DESCRIPTION OF THE TASK: Lines holding the word "casing" must be located in the listing below and copied.

EXERCISE DATA:
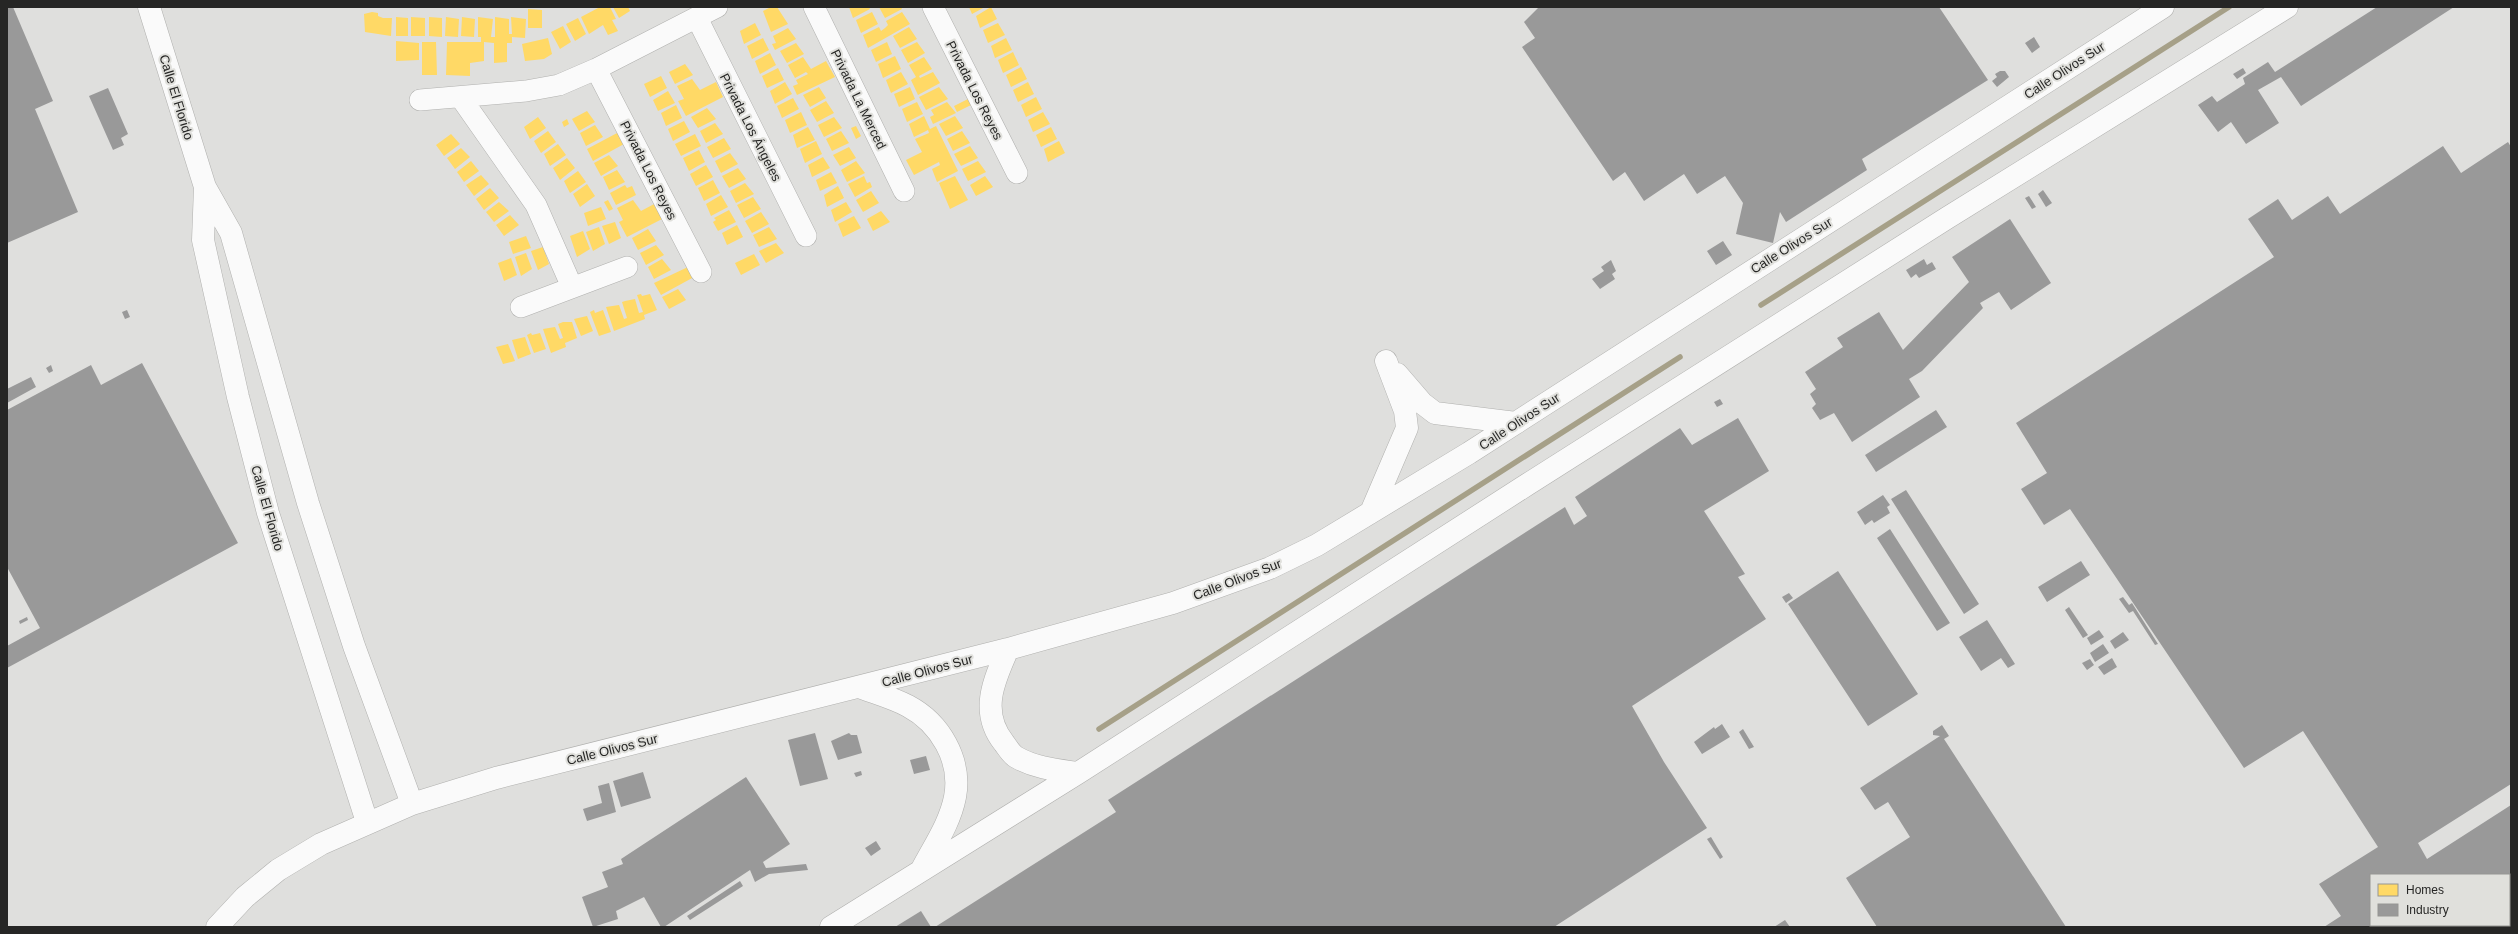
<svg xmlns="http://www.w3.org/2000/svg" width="2518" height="934" font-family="Helvetica,sans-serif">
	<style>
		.homes { fill: #ffd966 }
		.industry { fill: #999; fill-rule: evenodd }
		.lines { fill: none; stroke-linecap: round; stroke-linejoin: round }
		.stream { stroke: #a6a088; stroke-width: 5.5 }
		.street-casing { stroke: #b0b0ae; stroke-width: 22 }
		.secondary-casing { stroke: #b0b0ae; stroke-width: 23 }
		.street { stroke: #fafafa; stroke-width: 21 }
		.secondary { stroke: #fafafa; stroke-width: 22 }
		.labels { text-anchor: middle; stroke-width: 4; stroke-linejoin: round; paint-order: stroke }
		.street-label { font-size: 13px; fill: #262625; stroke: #e0e0dc }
	</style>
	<rect width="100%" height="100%" fill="#dfdfdd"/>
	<path class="homes" d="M600,7h10l6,12 -4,1 6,11 -10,4 -5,-10 -14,9 -8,-17z
		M613,7h15l2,4 -11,7z
		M771,7h6l11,17 -17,8 -8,-21z
		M849,7h20l1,2 -17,9z
		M879,7h22l1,2 -17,9z
		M969,7h16l-13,7z
		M991,7l6,12 -17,9 -4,-12z
		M528,9l14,1v18h-14z
		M372,12l6,1v3l5,2h9l-1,18 -26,-4 -1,-18z
		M872,12l6,12 -17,9 -5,-13z
		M902,12l8,12 -42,24 -5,-13 16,-8 2,4 4,-3 3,-3 -2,-4z
		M396,17l12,1v18h-12z
		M411,17l14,1v18h-14z
		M429,17l13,1v19l-13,-1z
		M446,17l13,2 -1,18 -13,-1z
		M462,17l13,2 -1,18 -13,-1z
		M478,17l15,2 -2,18h4v-20l14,2v15h3l-1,-17 15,2 -1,19 -13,-1v6h-5v19l-13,1v-20l-10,-1v19l-14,2v13l-24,-1 1,-33h34v-5h-3z
		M578,18l8,16 -11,7 -9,-17z
		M755,23l6,12 -17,9 -4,-13z
		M998,23l7,12 -17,8 -5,-13z
		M563,26l8,16 -11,7 -9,-17z
		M909,27l8,12 -17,9 -7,-12z
		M788,28l8,11 -21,11 -3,-6 4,-1 -3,-7z
		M548,38l4,16 -8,5 -19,2 -3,-17z
		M763,38l6,12 -17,9 -5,-13z
		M1006,38l6,12 -17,8 -4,-12z
		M396,41l23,2v17l-23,1z
		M422,42h14l1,33h-15z
		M887,42l5,12 -16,8 -5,-12z
		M917,42l8,11 -17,10 -7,-13z
		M796,43l8,11 -17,9 -7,-12z
		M1013,52l6,13 -16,8 -5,-13z
		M770,53l6,12 -16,9 -5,-13z
		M895,56l6,13 -18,9 -5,-14z
		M803,57l8,12 15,-8 9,16 -38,18 -4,-9 5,-2 -2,-4 12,-6 -2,-2 -11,6 -7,-13z
		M924,57l8,12 -13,7 1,2 13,-6 7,11 -22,12 -7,-15 5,-3 -7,-12z
		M685,64l8,11 -18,9 -6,-12z
		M1021,67l6,12 -16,8 -5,-12z
		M778,68l6,12 -17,8 -5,-12z
		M901,72l7,12 -17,9 -5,-13z
		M661,76l6,12 -17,9 -6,-13z
		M692,79l8,11 16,-8 7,15 -37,19 -8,-15 6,-2 -7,-13z
		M785,82l7,12 -17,10 -5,-13z
		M1028,82l6,12 -16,8 -5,-12z
		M819,87l7,11 -16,9 -7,-12z
		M910,87l5,12 -16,8 -5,-13z
		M939,87l9,12 -22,11 -7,-13z
		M668,91l7,12 -17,8 -5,-11z
		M1036,97l6,12 -16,8 -5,-12z
		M793,98l6,11 -17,9 -5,-12z
		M968,99l3,6 -14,7 -3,-6z
		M826,101l8,12 -17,9 -7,-12z
		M917,102l6,12 -16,8 -5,-13z
		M947,102l9,11 -23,11 -3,-7 4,-2 -3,-5z
		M676,105l6,13 -16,8 -5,-13z
		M707,108l9,11 -18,9 -7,-11z
		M587,111l8,11 -16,9 -7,-12z
		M801,112l6,13 -17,8 -5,-13z
		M1043,112l7,12 -17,8 -5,-12z
		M924,116l6,13 6,-3 22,45 -21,11 -5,-13 8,-4 -1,-3 -25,13 -8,-15 16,-8 -7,-13 14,-6 -1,-3 -14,7 -5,-13z
		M955,116l8,12 -17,8 -7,-12z
		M538,117l8,11 -16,11 -6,-12z
		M834,117l8,11 -18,9 -6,-12z
		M567,119l2,5 -5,3 -2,-5z
		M684,121l6,11 -17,9 -5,-12z
		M715,123l8,11 -17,9 -6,-12z
		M595,125l8,12 -17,9 -6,-13z
		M856,126l5,10 -5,3 -5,-11z
		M808,127l7,13 -18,8 -4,-13z
		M1051,127l6,12 -16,8 -5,-12z
		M548,131l8,11 -15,11 -7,-12z
		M841,131l8,12 -17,8 -6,-12z
		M962,131l8,12 -17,8 -6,-12z
		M619,132l5,12 -31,17 -6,-12z
		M451,134l9,10 -16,12 -8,-11z
		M695,134l6,12 -20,10 -6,-12z
		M724,138l7,11 -18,9 -6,-11z
		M816,141l6,13 -17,9 -5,-14z
		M1059,141l6,12 -17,9 -4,-13z
		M558,144l8,11 -16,11 -6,-12z
		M970,146l8,12 -17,8 -7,-12z
		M849,147l7,11 -16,8 -7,-11z
		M461,148l9,9 -15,12 -8,-11z
		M699,150l6,12 -16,9 -6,-13z
		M730,153l8,11 -17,9 -6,-12z
		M609,155l9,11 -17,10 -7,-13z
		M823,157l7,11 -18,9 -4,-12z
		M567,158l8,10 -15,12 -7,-12z
		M471,161l8,10 -15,11 -7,-10z
		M856,161l9,12 -18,9 -6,-12z
		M978,161l8,11 -18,9 -6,-12z
		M706,165l7,12 -17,9 -6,-12z
		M738,168l8,11 -17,9 -7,-12z
		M617,170l8,12 -16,8 -6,-13z
		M578,171l8,11 -16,11 -6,-12z
		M831,172l6,11 -17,8 -4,-11z
		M481,175l8,9 -15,12 -8,-11z
		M864,176l3,7 3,-1 2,5 -17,10 -7,-13z
		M955,176l13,24 -18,9 -11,-26z
		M985,176l8,11 -17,9 -6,-11z
		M713,180l7,13 -16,8 -6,-13z
		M745,183l9,11 -18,9 -6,-12z
		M587,184l8,12 -15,11 -7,-13z
		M625,185l2,3 5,-2 4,9 -20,10 -6,-12z
		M838,186l6,12 -17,9 -3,-12z
		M490,188l9,10 -15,12 -8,-11z
		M871,191l8,12 -16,9 -7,-12z
		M721,195l7,12 -17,9 -5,-12z
		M753,197l8,12 -17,9 -7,-13z
		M608,200l5,9 -4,2 -5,-9z
		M633,200l8,11 15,-8 8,15 -37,19 -8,-15 4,-2 -6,-12z
		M499,202l10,9 -15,11 -8,-10z
		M846,202l6,10 -17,10 -4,-12z
		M601,207l5,12 -18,7 -4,-13z
		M729,210l7,12 -18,9 -5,-9 3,-2 -2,-2z
		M881,211l9,11 -17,9 -6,-12z
		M761,212l8,12 -17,9 -7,-12z
		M510,215l9,10 -15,11 -8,-11z
		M854,216l7,12 -18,9 -5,-13z
		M615,222l6,16 -12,6 -7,-18z
		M737,225l6,12 -16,8 -5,-12z
		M599,227l6,17 -12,7 -7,-19z
		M769,227l8,12 -18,8 -6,-12z
		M648,229l8,12 -18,9 -6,-12z
		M583,231l7,18 -13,8 -7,-21z
		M526,236l5,12 -18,6 -4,-12z
		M776,243l8,10 -18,10 -7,-12z
		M656,245l8,10 -18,10 -6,-12z
		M543,247l6,17 -11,6 -7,-19z
		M526,253l6,16 -11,7 -6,-19z
		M754,254l6,11 -19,10 -6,-12z
		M511,258l6,17 -13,6 -6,-18z
		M662,259l9,11 -17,9 -6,-12z
		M688,267l6,10 -33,18 -7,-12z
		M678,289l8,11 -17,9 -7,-12z
		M641,294l1,2 8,-2 7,16 -13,5 1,4 -31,12 -8,-24 13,-2 5,14 3,-1 -5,-16 3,-1 10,-2 4,14 4,-1 -6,-17z
		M594,310l1,3 8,-3 8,22 -12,4 -9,-24z
		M587,316l6,15 -12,5 -7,-17z
		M563,322h9l5,16 -12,5 1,4 -15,6 -8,-24 12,-2 5,12 3,-1 -5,-14z
		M531,333l1,2 8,-2 6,16 -12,4 -7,-18z
		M525,337l6,17 -13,5 -6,-19z
		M508,344l7,17 -12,3 -7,-17z"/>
	<path class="industry" d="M7,7h6l40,94 -18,8 43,103 -71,31z
		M1539,7h400l49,73 -126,79 5,11 -81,52 -6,-10 -7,31 -37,-9 7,-31 -18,-27 -28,18 -13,-20 -40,27 -19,-29 -12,9 -91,-134 13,-9 -11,-16z
		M2377,7h77l-153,99 -20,-29 -23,13 21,33 -33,21 -15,-22 -13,10 -20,-27 14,-9 5,6 28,-18 -2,-6 25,-16 7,10z
		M2034,37l6,10 -8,6 -7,-10z
		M2243,68l3,5 -9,6 -4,-5z
		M2000,71h5l4,6 -12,10 -5,-6 5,-4 -2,-3z
		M108,88l20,46 -7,4 3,7 -11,5 -24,-54z
		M2508,142l3,5v637l-93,59 9,16 84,-54v122h-187l17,-11 -22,-32 59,-37 -75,-116 -59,37 -174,-259 -26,16 -23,-36 26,-16 -31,-50 258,-166 -26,-38 30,-20 14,21 36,-24 12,18 103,-68 18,27zM2371,875h138v50h-138z
		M2043,190l9,13 -6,4 -8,-13z
		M2029,196l7,11 -4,2 -7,-11z
		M2010,219l41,64 -40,27 -12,-18 -19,11 3,5 -61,63 -13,8 11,18 -68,45 -18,-29 -14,7 -8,-12 4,-4 -6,-10 6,-5 -11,-17 38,-25 -6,-9 42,-26 24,38 66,-68 -17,-25z
		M1723,241l9,14 -16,10 -9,-14z
		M1924,259l3,6 5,-3 4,7 -17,9 -3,-4 -5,4 -5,-8z
		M1611,260l5,11 -4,3 3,5 -15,10 -8,-10 12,-8 -3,-4z
		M127,310l3,7 -5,2 -3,-7z
		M142,363l96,180 -231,125v-22l33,-18 -33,-61v-157l84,-45 10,20z
		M51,365l2,6 -4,2 -3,-5z
		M31,377l5,10 -29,16v-14z
		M1720,399l3,5 -6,3 -3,-5z
		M1936,410l11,17 -71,45 -11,-17z
		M1738,418l31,53 -65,40 41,63 -7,3 28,42 -134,87 32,56 43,66 -153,99h-619l181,-115 -8,-12 457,-293 9,18 13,-9 -12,-19 105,-69 12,17z
		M1906,490l73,114 -15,10 -73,-115z
		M1883,495l7,10 -3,2 3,6 -16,10 -2,-3 -7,5 -8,-13z
		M1890,529l60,94 -13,8 -60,-93z
		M2081,561l9,14 -43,27 -9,-15z
		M1838,571l80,123 -50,32 -80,-122z
		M1789,593l4,5 -7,5 -4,-6z
		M2123,597l6,8 3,-2 26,41 -3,1 -22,-34 -4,2 -10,-14z
		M2069,607l19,28 -5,3 -18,-28z
		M27,617l1,3 -8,4 -1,-3z
		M1987,620l28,44 -7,4 -7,-10 -20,13 -22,-34z
		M2099,630l5,7 -13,8 -4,-7z
		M2123,632l6,8 -14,9 -5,-8z
		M2103,644l6,9 -14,9 -5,-9z
		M2112,658l5,9 -13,8 -6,-8z
		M2090,659l4,6 -7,5 -5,-7z
		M1722,724l8,13 -28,17 -8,-12 20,-15 1,2z
		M1942,725l7,11 -5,3 122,188h-189l-31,-49 64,-41 -22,-35 -13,8 -15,-22 80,-52 -7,-1v-4z
		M1743,729l11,18 -5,2 -10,-17z
		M815,733l13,46 -28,7 -12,-46z
		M849,733l2,2h6l5,18 -24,7 -7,-19z
		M926,756l4,14 -16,4 -4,-14z
		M861,771l1,4 -6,2 -2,-4z
		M643,772l8,26 -30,9 -8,-26z
		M746,777l44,67 -27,18 3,6 40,-4 2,6 -39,4 -14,8 -5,-12 -86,57h-3l-17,-30 -28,14 2,8 -25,8 -11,-30 26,-10 -6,-15 21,-8 -2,-5z
		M609,783l7,29 -29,9 -4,-12 19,-6 -4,-17z
		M1711,837l12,20 -3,2 -13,-20z
		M876,841l5,8 -10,7 -6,-8z
		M740,881l3,5 -53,34 -3,-4z
		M921,911l10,16h-36z
		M1785,920l5,7h-16z"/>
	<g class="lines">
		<path class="stream" d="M1761,305l468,-298
			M1099,729l581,-372"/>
		<defs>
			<path id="street" d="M814,7l90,184
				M933,7l84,166
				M697,18l109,218
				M596,69l105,203
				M461,98l75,107 36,82
				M420,100l106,-9 33,-6 37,-16 121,-62
				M521,307l106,-40"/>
			<path id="secondary" d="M149,7l56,180 26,46 77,270 46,143 58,158
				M205,187l-2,53 35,157 30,116 99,309
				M1397,374l25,29 13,10 81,10
				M1371,512l36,-84 -2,-17 -19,-50
				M1008,649c-14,31 -29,63 -4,94 3,4 7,11 12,14 19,11 41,13 62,16
				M859,687c16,6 34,11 49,19 32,17 54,54 47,91 -5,26 -21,49 -33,72
				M217,927l28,-30 33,-27 43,-26 91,-40 84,-26 512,-129 165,-46 97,-35 47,-23 152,-92 694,-446
				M831,927l247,-154 450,-289 419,-266 340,-211"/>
		</defs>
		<use href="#street" class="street-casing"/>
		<use href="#secondary" class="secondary-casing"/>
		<use href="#street" class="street"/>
		<use href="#secondary" class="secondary"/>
	</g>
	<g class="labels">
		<g class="street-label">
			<text transform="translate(2064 70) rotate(-33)" y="5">Calle Olivos Sur</text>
			<text transform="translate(975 90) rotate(63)" y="5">Privada Los Reyes</text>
			<text transform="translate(177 97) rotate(73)" y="5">Calle El Florido</text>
			<text transform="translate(859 99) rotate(64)" y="5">Privada La Merced</text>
			<text transform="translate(751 127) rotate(63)" y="5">Privada Los Ángeles</text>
			<text transform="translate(649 170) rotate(63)" y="5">Privada Los Reyes</text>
			<text transform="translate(1791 245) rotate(-32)" y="5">Calle Olivos Sur</text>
			<text transform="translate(1519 421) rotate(-33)" y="5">Calle Olivos Sur</text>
			<text transform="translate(268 508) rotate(74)" y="5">Calle El Florido</text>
			<text transform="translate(1237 579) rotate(-21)" y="5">Calle Olivos Sur</text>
			<text transform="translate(927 670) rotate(-15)" y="5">Calle Olivos Sur</text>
			<text transform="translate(612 749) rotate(-14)" y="5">Calle Olivos Sur</text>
		</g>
	</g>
	<rect width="2518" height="934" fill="none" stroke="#262625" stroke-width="16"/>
	<rect x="2370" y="874" width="140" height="52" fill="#e0e0dc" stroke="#969693"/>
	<rect x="2378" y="884" width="20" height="12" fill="#ffd966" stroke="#969693"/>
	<text x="2406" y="894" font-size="12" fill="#262625">Homes</text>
	<rect x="2378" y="904" width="20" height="12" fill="#999999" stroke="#969693"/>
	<text x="2406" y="914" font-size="12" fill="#262625">Industry</text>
</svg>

OUTPUT OF THE EXERCISE:
		.street-casing { stroke: #b0b0ae; stroke-width: 22 }
		.secondary-casing { stroke: #b0b0ae; stroke-width: 23 }
		<use href="#street" class="street-casing"/>
		<use href="#secondary" class="secondary-casing"/>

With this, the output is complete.